Sous la houlette de l'Elysée, des économistes se mobilisent pour porter un coup à la légitimité du salaire.
Tour à tour, en quelques semaines, trois rapports d’experts se concluent par une mise en garde contre toute hausse générale des salaires et, en premier lieu, contre une hausse du Smic, le 1er juillet prochain. Celle-ci ne bénéficierait d’aucun coup de pouce et se limiterait à suivre l’obligation légale : 1,4% tout au plus. De plus, l’inflation annuelle serait en baisse de 0,3%, situation jamais vue depuis 1957. Mais qui s’en est aperçu dans les magasins ?
Le dernier de ces oracles est le « groupe d’experts » mis en place pour donner un avis sur le bon niveau du Smic, même si la législation reste pour le moment inchangée (le gouvernement peut donc passer outre). Ce rapport est sans doute le plus réactionnaire de tous. Le Smic serait ainsi « le plus élevé au sein des pays de l’OCDE ». Et, évidemment, les conséquences sur l’emploi de ces hausses faramineuses sont déclarées « incontestablement défavorables », avec un coût du travail au niveau du Smic exorbitant, qui « évince » les travailleurs « les plus fragiles ». En conséquence, le Smic serait devenu l’ennemi de la « lutte efficace contre la pauvreté ». Pour faire face à celle-ci, il faudrait miser sur le revenu de solidarité active (RSA). Ne plus parler de hausse des salaires, et donc de salariat convenablement payé, tel est le leitmotiv. En revanche, les « pauvres », en ces temps de crise, ont le droit de bénéficier d’un (pauvre) « revenu », allocation publique aux frais de la collectivité. Tout cela au nom de l’emploi, bien sûr.
Avant la leçon sur le bon niveau du Smic, on a déjà eu droit aux conclusions du rapport Cotis (directeur de l’Insee), expliquant que le niveau des salaires dans la richesse est stable depuis vingt ans. Donc il n’y aurait pas de problème salarial global, même s’il pointe quand même l’envolée des dividendes. Le clou a encore été enfoncé par le Conseil d’analyse économique (CAE), qui aboutit à peu près aux mêmes conclusions. Y compris sur la nécessité de se préoccuper des « pauvres », par le RSA et non par les salaires.
Le groupe d’experts a été conçu pour « dépolitiser » la question du Smic, seule question salariale dont le niveau dépend en effet, outre les augmentations légales, du bon vouloir gouvernemental (les « coups de pouce », dont le dernier remonte à 2006). Une incursion politique dans le rapport salarial que le patronat rêve de détruire. Grâce à Sarkozy, qui aime passer pour activiste politique, il est en train d’y parvenir.
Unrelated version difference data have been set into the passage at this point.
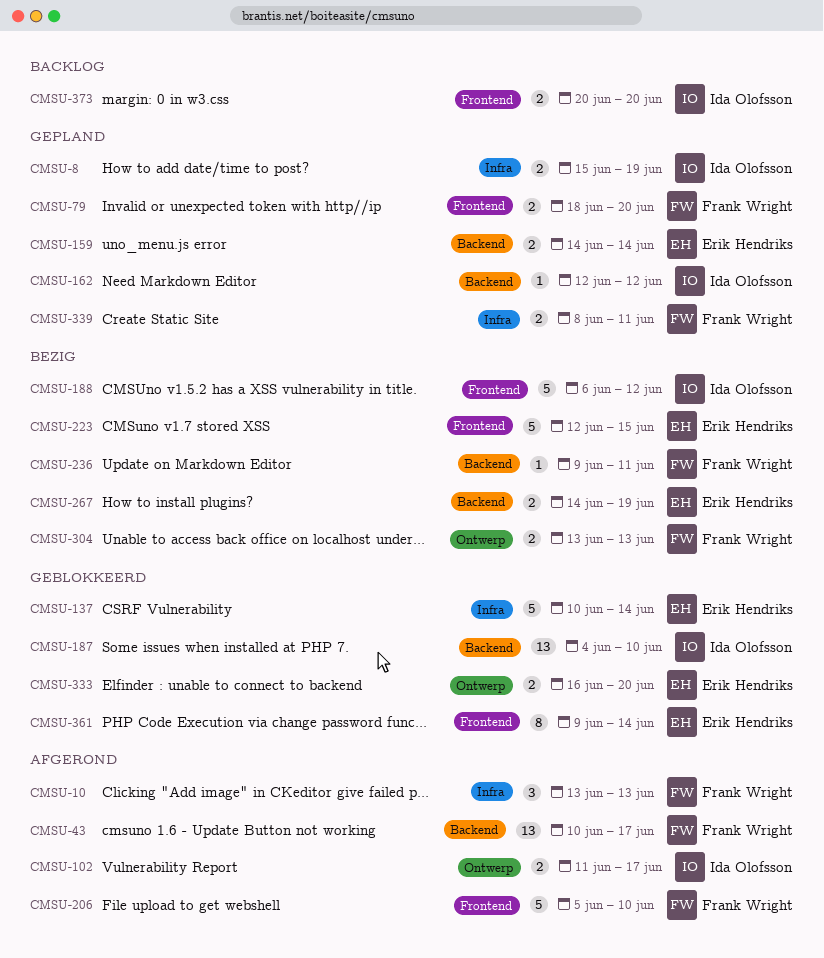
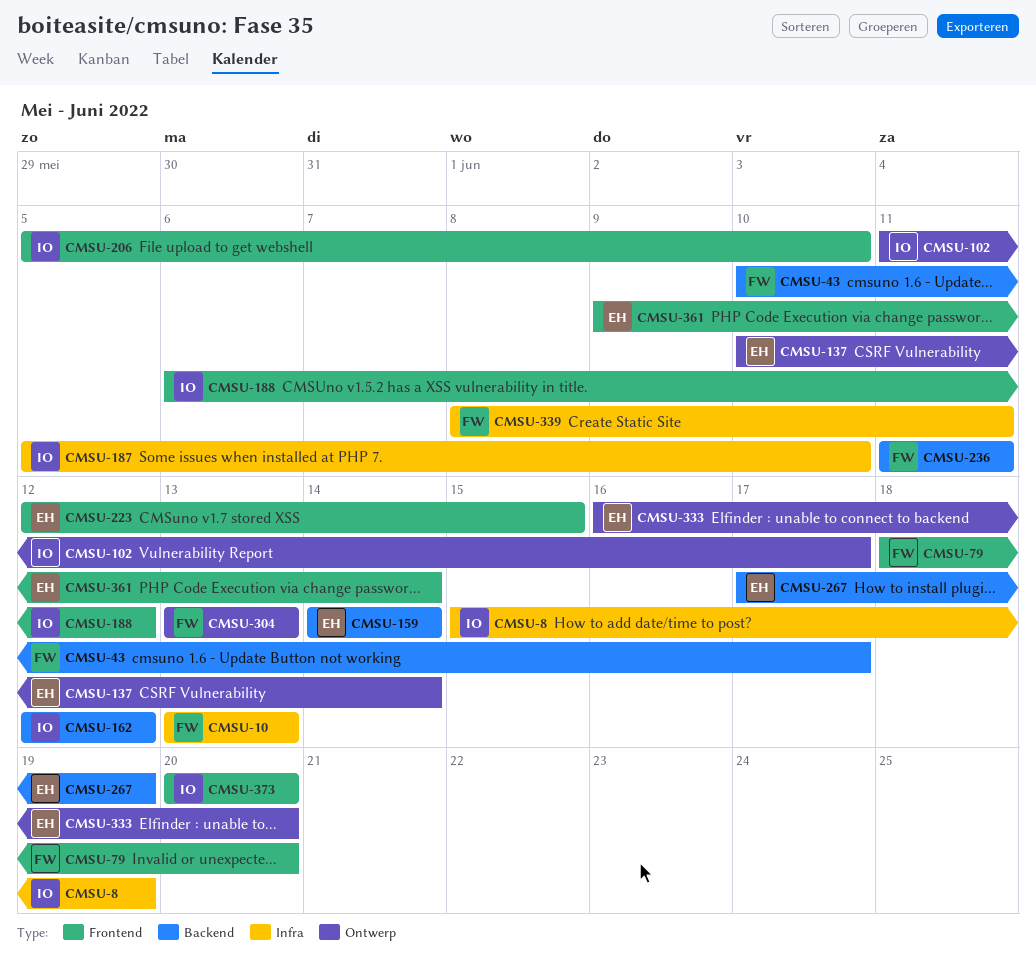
CMSU-137, label: Infra -> Ontwerp
CMSU-187, label: Backend -> Infra
CMSU-187, start: Jun 4 -> Jun 5
CMSU-206, owner: Frank Wright -> Ida Olofsson
CMSU-236, start: Jun 9 -> Jun 11
CMSU-267, start: Jun 14 -> Jun 17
Mais le Smic lui-même (1000 euros net pour 35 heures), tant décrié, est en train de devenir, non pas le salaire plancher d’une personne sans qualification, et dont la progression devrait entraîner celle de toute l’échelle des salaires, mais une sorte de minimum social subventionné par les baisses de charges patronales. « Moins vous payez un salarié, plus vous êtes aidé » : c’est François Chérèque (CFDT) qui le dit ! Et ce faible Smic tire tous les salaires vers le bas, puis que 17% des salariés sont payés à son niveau, soit deux fois plus qu’en 1994. Il faut donc se battre pour augmenter le Smic : 1500 euros net, c’est vraiment le minimum. Mais il faut le faire en confortant le salariat, c’est-à-dire en luttant aussi pour une augmentation générale des salaires vers le haut (300 euros pour tous), afin de modifier de fond en comble le partage salaires-profits, seule mesure du rapport de classe.